You don't get it. Star Wars was never supposed to be overtly political.
Politics, especially the machinations that Palpatine employs to rise from Senator to Emperor, are a major aspect of the story of Episodes I-III, so that statement is literally objectively false.
The dissolution of the Senate occurs even as an event under discussion in Episode IV, the very first film. Fear and the tactics of strongmen and warlords are explicitly referenced as tools that the Empire will be using in its effort to maintain control in the resulting power vacuum. The novelization of the original film opened with a prologue about Palpatine's rise to power.

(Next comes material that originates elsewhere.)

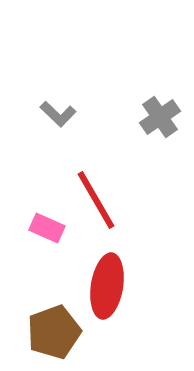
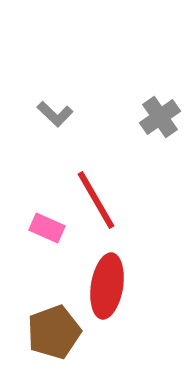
gray L-shape: moved 3 px left
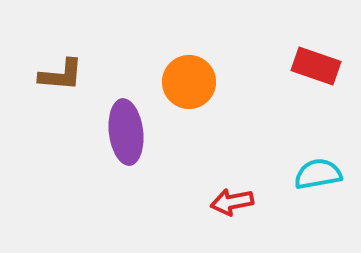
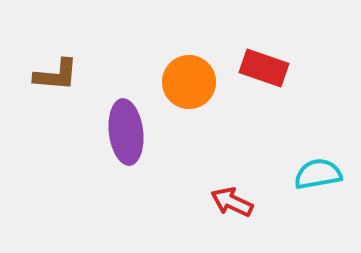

Politics has overtly and explicitly been a central element of the franchise since before the first film was released and ever since.
On the other hand, if you're somehow trying to say that any connection to the real world is wholly unintended, then that's wrong too. Others have raised points I won't repeat, except as addressed in the quoted matter below. But there's also the eerie parallel between what was going on in the movie theater with respect to how Palpatine was taking over the Republic by suspending normal order during a period of war and the ways in which civil rights were being thrown under the bus during the early part of the War on Terror.
Here's Lucas in his own words about this:
Lucas said he patterned his story after historical transformations from freedom to fascism, never figuring when he started his prequel trilogy in the late 1990s that current events might parallel his space fantasy.
"As you go through history, I didn't think it was going to get quite this close. So it's just one of those recurring things," Lucas said at a Cannes news conference. "I hope this doesn't come true in our country.
"Maybe the film will waken people to the situation," Lucas joked.
That comment echoes Moore's rhetoric at Cannes last year, when his anti-Bush documentary "Fahrenheit 9/11" won the festival's top honor.
Unlike Moore, whose Cannes visit came off like an anybody-but-Bush campaign stop, Lucas never mentioned the president by name but was eager to speak his mind on U.S. policy in Iraq, careful again to note that he created the story long before the Bush-led occupation there.
"When I wrote it, Iraq didn't exist," Lucas said, laughing.
"We were just funding Saddam Hussein and giving him weapons of mass destruction. We didn't think of him as an enemy at that time. We were going after Iran and using him as our surrogate, just as we were doing in Vietnam. ... The parallels between what we did in Vietnam and what we're doing in Iraq now are unbelievable."
The prequel trilogy is based on a back-story outline Lucas created in the mid-1970s for the original three "Star Wars" movies, so the themes percolated out of the Vietnam War and the Nixon-Watergate era, he said.
Lucas began researching how democracies can turn into dictatorships with full consent of the electorate.
In ancient Rome, "why did the senate after killing Caesar turn around and give the government to his nephew?" Lucas said. "Why did France after they got rid of the king and that whole system turn around and give it to Napoleon? It's the same thing with Germany and Hitler.
"You sort of see these recurring themes where a democracy turns itself into a dictatorship, and it always seems to happen kind of in the same way, with the same kinds of issues, and threats from the outside, needing more control. A democratic body, a senate, not being able to function properly because everybody's squabbling, there's corruption."
https://www.cbsnews.com/news/sith-invites-bush-comparisons/2/
That's page 2 of:
https://www.cbsnews.com/news/sith-invites-bush-comparisons/
From page 1:
Cannes audiences made blunt comparisons between "Revenge of the Sith," the story of Anakin Skywalker's fall to the dark side and the rise of an emperor through warmongering, to President Bush's war on terrorism and the invasion of Iraq.
Two lines from the movie especially resonated:
"This is how liberty dies. With thunderous applause," bemoans Padme Amidala (Natalie Portman) as the galactic Senate cheers dictator-in-waiting Palpatine (Ian McDiarmid) while he announces a crusade against the Jedi.
"If you're not with me, then you're my enemy," Hayden Christensen's Anakin (soon to become villain Darth Vader) tells former mentor Obi-Wan Kenobi (Ewan McGregor). The line echoes Mr. Bush's international ultimatum after the Sept. 11 attacks, "Either you are with us, or you are with the terrorists."
So, yeah, not only is it supposed to be political, but also there's a definite deliberate intention that it exhibit both commonly recurring themes in history and a resemblance to recent periods in a way that's applicable to contemporary situations, of which in fact it happens to be shockingly prescient.
Your statement is therefore wrong any way you read it.